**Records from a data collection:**
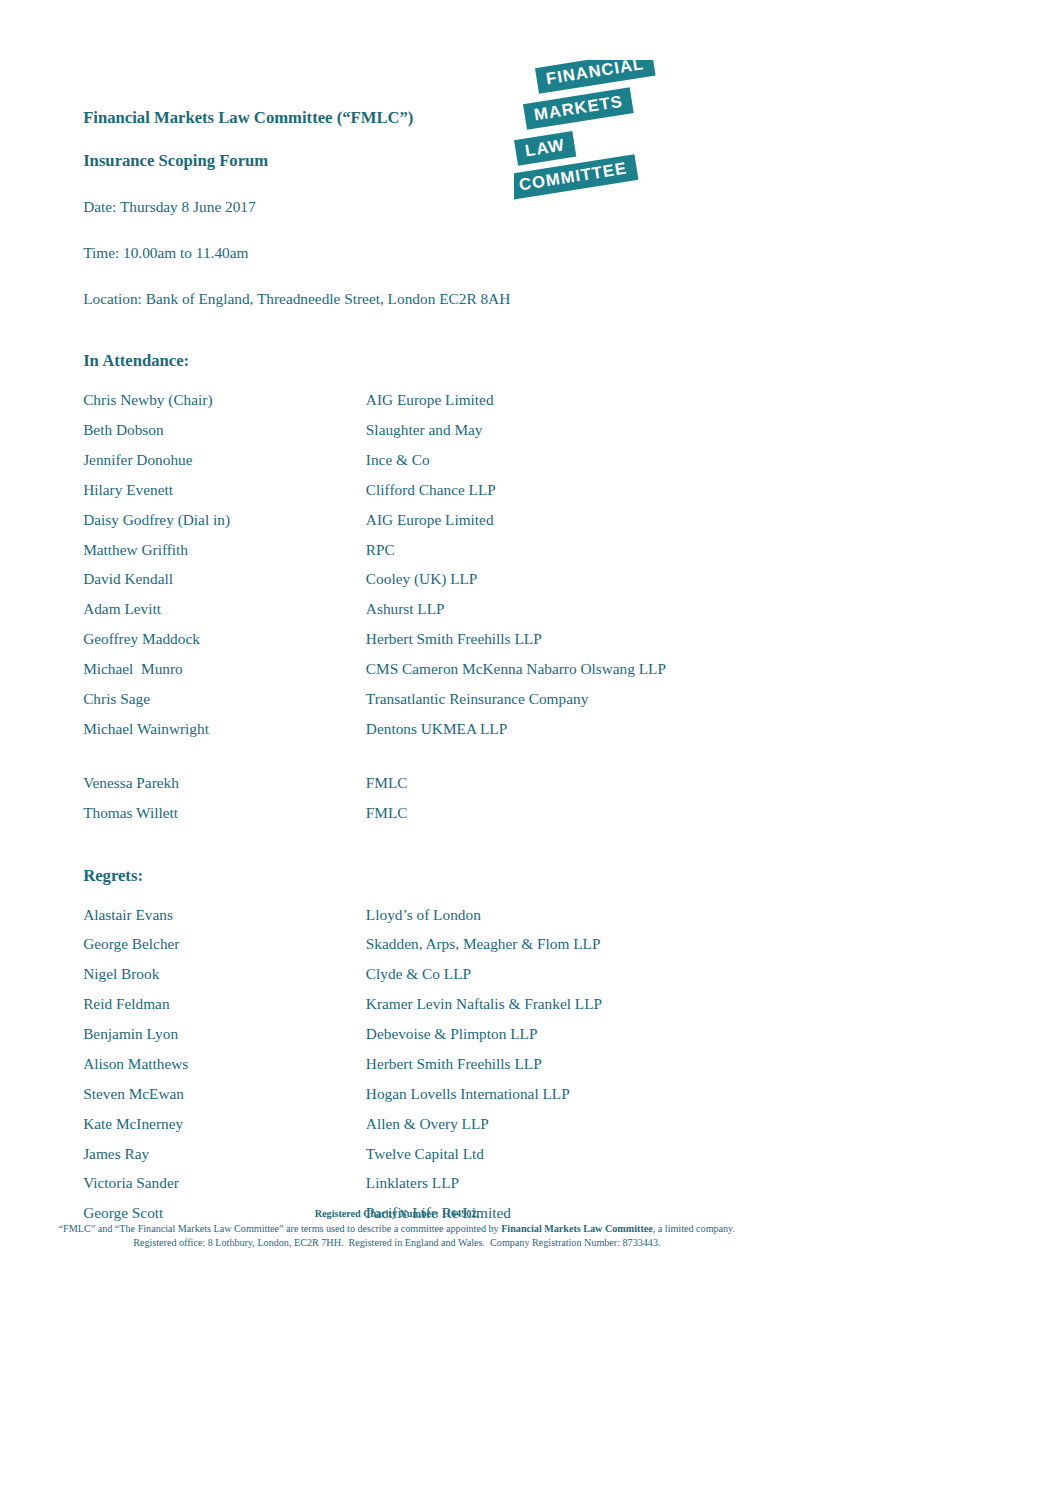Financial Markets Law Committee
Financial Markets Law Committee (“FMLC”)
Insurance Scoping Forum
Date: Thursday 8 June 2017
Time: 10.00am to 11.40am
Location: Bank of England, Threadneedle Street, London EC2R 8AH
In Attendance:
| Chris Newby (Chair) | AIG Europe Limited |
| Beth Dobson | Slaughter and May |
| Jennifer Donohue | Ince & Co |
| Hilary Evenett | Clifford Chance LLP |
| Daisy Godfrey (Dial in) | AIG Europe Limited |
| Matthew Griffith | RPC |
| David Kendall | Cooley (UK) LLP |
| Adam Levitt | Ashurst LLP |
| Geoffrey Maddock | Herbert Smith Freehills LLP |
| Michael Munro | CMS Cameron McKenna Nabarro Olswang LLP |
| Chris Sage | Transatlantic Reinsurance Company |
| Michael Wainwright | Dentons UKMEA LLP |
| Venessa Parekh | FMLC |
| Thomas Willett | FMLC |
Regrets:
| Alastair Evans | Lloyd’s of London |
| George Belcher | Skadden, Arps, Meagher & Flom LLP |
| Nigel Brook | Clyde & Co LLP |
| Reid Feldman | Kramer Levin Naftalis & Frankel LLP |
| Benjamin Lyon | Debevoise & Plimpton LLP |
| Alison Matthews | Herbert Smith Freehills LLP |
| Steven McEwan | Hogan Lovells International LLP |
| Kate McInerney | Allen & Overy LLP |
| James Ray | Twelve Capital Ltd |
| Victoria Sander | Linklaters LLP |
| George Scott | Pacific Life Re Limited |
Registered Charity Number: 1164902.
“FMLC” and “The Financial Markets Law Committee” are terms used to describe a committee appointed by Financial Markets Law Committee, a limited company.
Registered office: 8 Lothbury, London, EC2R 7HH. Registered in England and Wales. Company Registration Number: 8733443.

**Task description:** Without including any pictures, output each entry above exactly as it appears.

**Reply:**
Financial Markets Law Committee
Financial Markets Law Committee (“FMLC”)
Insurance Scoping Forum
Date: Thursday 8 June 2017
Time: 10.00am to 11.40am
Location: Bank of England, Threadneedle Street, London EC2R 8AH
In Attendance:
| Chris Newby (Chair) | AIG Europe Limited |
| Beth Dobson | Slaughter and May |
| Jennifer Donohue | Ince & Co |
| Hilary Evenett | Clifford Chance LLP |
| Daisy Godfrey (Dial in) | AIG Europe Limited |
| Matthew Griffith | RPC |
| David Kendall | Cooley (UK) LLP |
| Adam Levitt | Ashurst LLP |
| Geoffrey Maddock | Herbert Smith Freehills LLP |
| Michael Munro | CMS Cameron McKenna Nabarro Olswang LLP |
| Chris Sage | Transatlantic Reinsurance Company |
| Michael Wainwright | Dentons UKMEA LLP |
| Venessa Parekh | FMLC |
| Thomas Willett | FMLC |
Regrets:
| Alastair Evans | Lloyd’s of London |
| George Belcher | Skadden, Arps, Meagher & Flom LLP |
| Nigel Brook | Clyde & Co LLP |
| Reid Feldman | Kramer Levin Naftalis & Frankel LLP |
| Benjamin Lyon | Debevoise & Plimpton LLP |
| Alison Matthews | Herbert Smith Freehills LLP |
| Steven McEwan | Hogan Lovells International LLP |
| Kate McInerney | Allen & Overy LLP |
| James Ray | Twelve Capital Ltd |
| Victoria Sander | Linklaters LLP |
| George Scott | Pacific Life Re Limited |
Registered Charity Number: 1164902.
“FMLC” and “The Financial Markets Law Committee” are terms used to describe a committee appointed by Financial Markets Law Committee, a limited company.
Registered office: 8 Lothbury, London, EC2R 7HH. Registered in England and Wales. Company Registration Number: 8733443.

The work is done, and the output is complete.